Shares in the newly-formed consumer electronics retailer Dixons Carphone fell by more than 3% after its first day of trading. Shares closed falling 10.9p to 337p on Thursday. The £3.6bn merger between Carphone Warehouse and Dixons was announced in May.
The retail group is now operating Carphone Warehouse mobile departments in seven Currys and PC World stores across England. According to the FTSE 250 company, another 23 stores will open by the end of the year.
While the merger will mean job losses as the two headquarters are combined, new positions will be created in its 3,000 stores.
Sebastian James, chief executive of Dixons Carphone, said that the business was off to a flying start with the opening of its first seven combined shops.
Speaking on the first day of trading on the London Stock Exchange, he said: 'Dixons Carphone will not only help customers to access the technology and the connectivity that is right for them, but also find the expertise and services that bring them to life.'
Kester Mann, senior analyst with CCS Insight, believes that if the business is successful, it could mean a new template for the future of consumer electronics retailing.
'The long-term motivation for the deal is the burgeoning opportunity from the Internet of things,' he told Mobile.

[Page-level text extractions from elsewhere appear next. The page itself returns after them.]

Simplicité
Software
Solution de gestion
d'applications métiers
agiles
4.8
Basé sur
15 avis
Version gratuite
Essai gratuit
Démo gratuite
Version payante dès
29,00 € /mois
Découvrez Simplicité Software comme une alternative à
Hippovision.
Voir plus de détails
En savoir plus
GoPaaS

Nevertheless, it is important to recognise there are high risks involved in this category, he stressed. 'Dixons Carphone will be one of the European pioneers in connected home solutions at a time when revenue from them is relatively small.'
The newly-merged company has said that it will continue to trade under individual brands, including Curry's and PC World and the Phone House.
'In my view, a multi-brand strategy could prove confusing for consumers as the boundaries between the electronics and mobile sectors continue to blur,' he concluded.